Hi! I'm Cyke. I'm a simple person, and I'm very shy, a coward too. My hubby is to sleep, I feel tired for everything. I have no friends, my partner in all things is only myself.
I'm an 4th year high school student, and next year after I'd graduate, my dad would take us to another country where he works, to live there, and to enroll in school there. My parents was always mad at me, because I'm lazy, but even I'm lazy at housework, I belonged to the top ten in our class. I'm doing everything to make my parents proud, but they still think on me as rubbish and worthless. That was painful for me, because even my own parents didn't trust my ability.
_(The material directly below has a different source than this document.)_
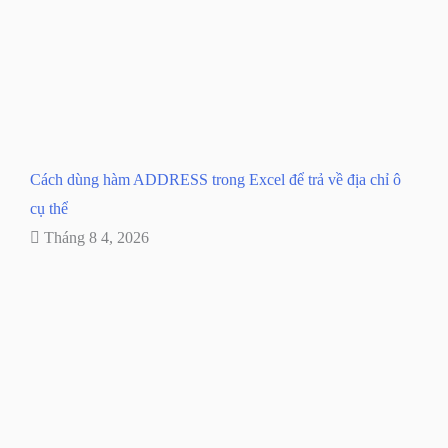
Cách dùng hàm ADDRESS trong Excel để trả về địa chỉ ô
cụ thể
Tháng 8 4, 2026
I didn't know why my parents treated me like that, but they are kind in Mike and Herish, they are my brothers. Mike is the oldest and he is nurse now, and Herish is the youngest. Only our Mom, Herrish and I residue on this house, because my elder brother Mike works far away from our home, and our Dad is work in another country. I was so tired of living because no one was there for me. I feel like I'm being dumped, I'm jealous of my siblings because they are supported by our parents. I thought suicide before, because my life has no purpose.
Our house is a bit old. In fact, it was my Grandfather's house, we were very close to each other. He is the only one who is kind to me , he always defend me on my parents every time. But sadly, my Grandfather died 5 years ago.